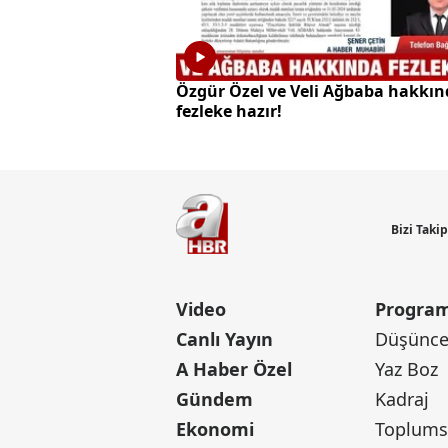
Özgür Özel ve Veli Ağbaba hakkın
fezleke hazır!
Bizi Taki
Video
Program
Canlı Yayın
Düşünce 
A Haber Özel
Yaz Boz
Gündem
Kadraj
Ekonomi
Toplumsa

> [REQUIREMENT]
Return each line of the material in which the string "Özel" can be found.

> [ANSWER SPACE]
Özgür Özel ve Veli Ağbaba hakkın
A Haber Özel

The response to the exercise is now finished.